Ruido, Jorge Galán. Pre-Textos, Valencia, 2019. 108 páginas
Nacido en El Salvador, Jorge Galán ha publicado buena
parte de su obra lírica en España: Rialp (Breve historia del alba, “Premio Adonáis”, 2006), Visor (El
estanque colmado, 2010,
accésit del “Premio Jaime Gil de Biedma”; El círculo, 2014; Medianoche del mundo, 2016, “Premio Casa de América”) y
Pre-textos (La ciudad, 2011, “Premio Villa de Cox”; Ruido, 2019).
Un distintivo de su obra es el carácter mítico,
legendario, que alcanza la voz que enuncia en sus poemas. Galán suele recurrir
al versículo para evocar un pasado desolador, lleno de violencia. A menudo cede
la voz a sus personajes para que seamos nosotros quienes los juzguemos. Sus
portentosas imágenes –al servicio de la creación una atmósfera irreal, bella y
cruenta a un tiempo– poeseen una alta capacidad connotativa que nos zarandea.

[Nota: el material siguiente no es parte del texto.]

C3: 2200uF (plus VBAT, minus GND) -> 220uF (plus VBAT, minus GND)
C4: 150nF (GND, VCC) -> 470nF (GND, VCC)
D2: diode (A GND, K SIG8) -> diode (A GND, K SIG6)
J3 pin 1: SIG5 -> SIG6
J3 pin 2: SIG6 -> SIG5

Ruido no es una excepción a esta poética. El autor amplía desde
un centro su mirada, hasta abarcar todo el continente americano (“¡Oh, América,
[…] qué has hecho con nuestros breves niños, dónde los enterraste, bajo qué
duna y a la sombra de cuál arbol en llamas”, p. 85). La cronología recorre los últimos
120 años, con vagas a fechas concretas (1901, 1910, 1920, 1931, 1932…).

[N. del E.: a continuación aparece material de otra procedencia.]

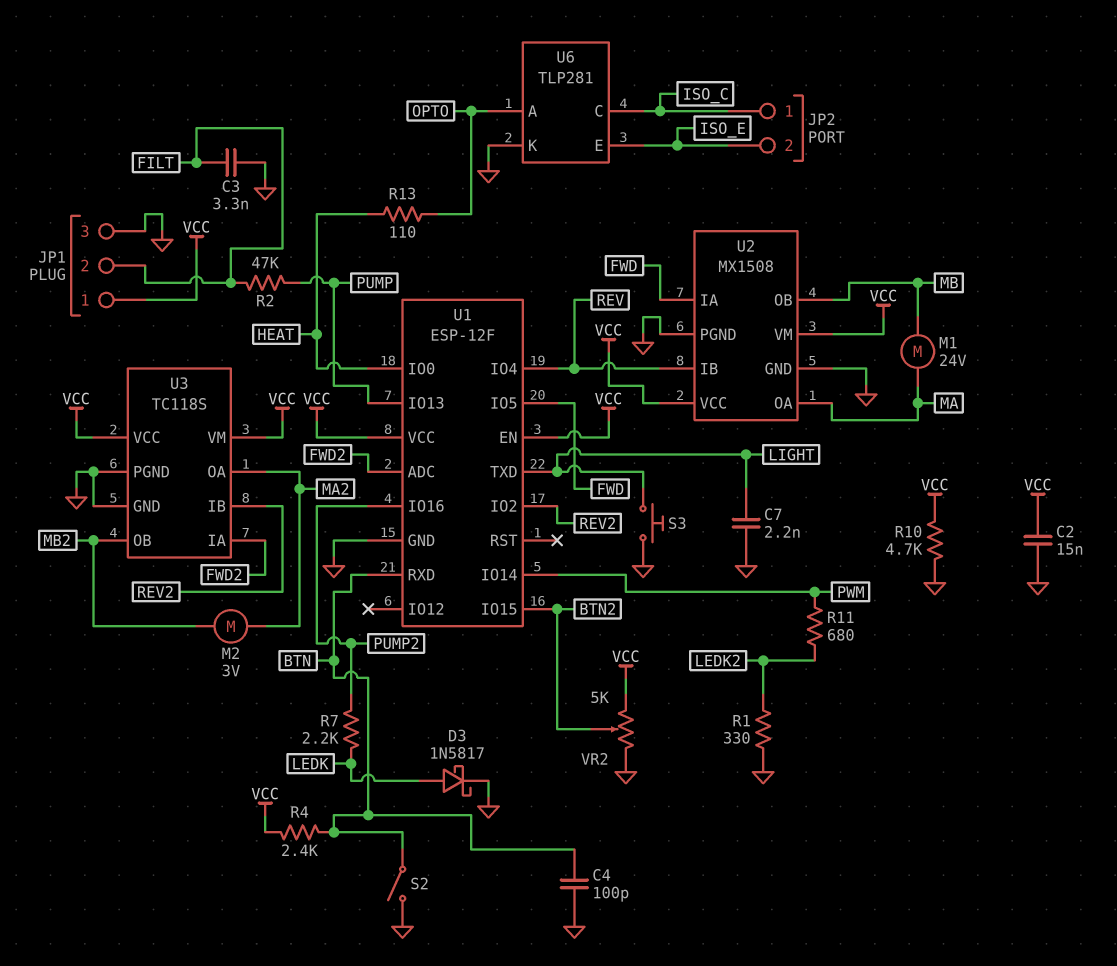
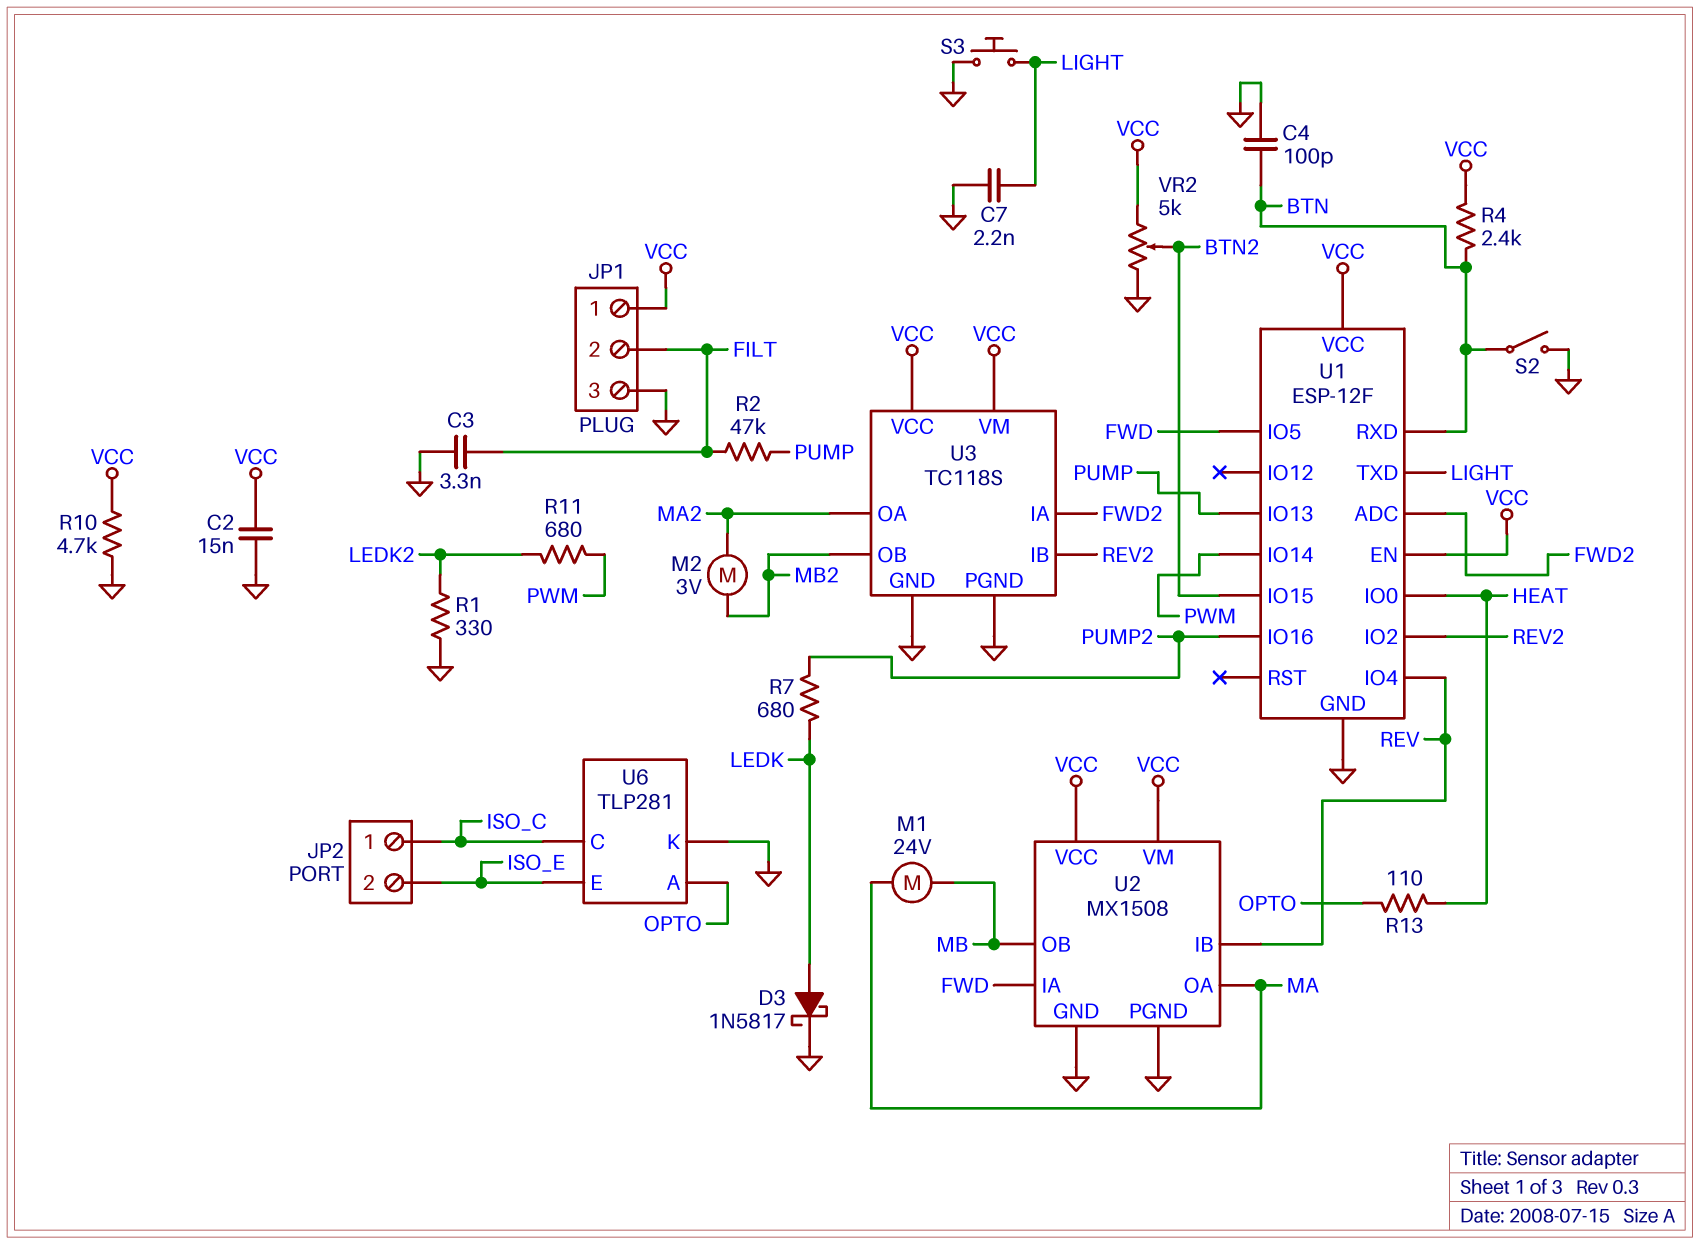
R7: 2.2k (LEDK, PUMP2) -> 680 (LEDK, PUMP2)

De fondo, resuenan los compases de Pedro Páramo. Galán elimina las barreras entre
la vida y la muerte: pone a hablar a los hombres de uno y otro lado, y es que “nadie
descansa en la ciudad de los muertos”. Al fin y al cabo, nuestro paso por el
mundo es efímero. No existen las fronteras entre ambos estados: “Nada somos
pero somos lo que seremos,/almas errantes a través de distintos abismos” p. 19.
La Historia se repite en cada uno. Y esta es una historia de terror, que nos
transmite miedo. Así, abundan en los el libro los asesinatos, las inundaciones,
las violaciones, las muertes en el fango. El tiempo aquí no pasa, o es el
mismo. Galán evoca un eterno retorno de América a sus monstruos. 120 años de
miedo, de oscuridad, de desolación. Si las vidas son intercambiables y en los
pechos se oyen las voces de las muertos, me imagino que la cronología del libro
también es simbólica. Galán alude en ocasiones a episodios concretos del Pulgarcito,
como la “la
guerra de las cien horas” que enfrentó a El Salvador con Honduras en 1969, pero
la mención a la nevada de 1932 puede interpretarse como la tormenta de nieve
que ese mismo año asombró a los mexicanos de la Baja California, o como una metáfora
de las revueltas campesinadas salvadoreñas, sofocadas a tiros (a copos) por el ejército del régimen,
que ejecutó a esos 30.000 civiles de lo que habla Galán en su poema (“Treinta
mil muertos en el desierto blanco” p. 32). A su vez, un texto duro y
maravilloso como La masacre del río de 1983, creo que denuncia –sin excluir
otras opciones– el asesinato de la población civil en los cantones de Tenango y
Guadalupe, a manos del Batallón Atlacattl y de una escuadra de aviones
estadounidense A-37 durante la Guerra Civil salvadoreña (“Se levantaron
entonces cientos o millones de aves […] y sé que algo me abandonó, que
algo/salió de mí y quedé suspendido en la oscuridad” p.33).
La destrucción y la desesperanza recorrieron América en
el siglo XX. ¿Y ahora qué? Se pregunta al autor. Viendo las imágenes de los
pasos fronterizos, de los ahogamientos de familias que trataban de alcanzar
otra vida al norte, una se imagina lo peor. ¿Será capaz esta “América indecente”
se enmendarse a sí misma, de salir del trazado de su círculo? Y por extensión, ¿será
capaz Europa de aprender, de una vez por todas, la lección del pasado? Los
muertos en las aguas tienen claro que no.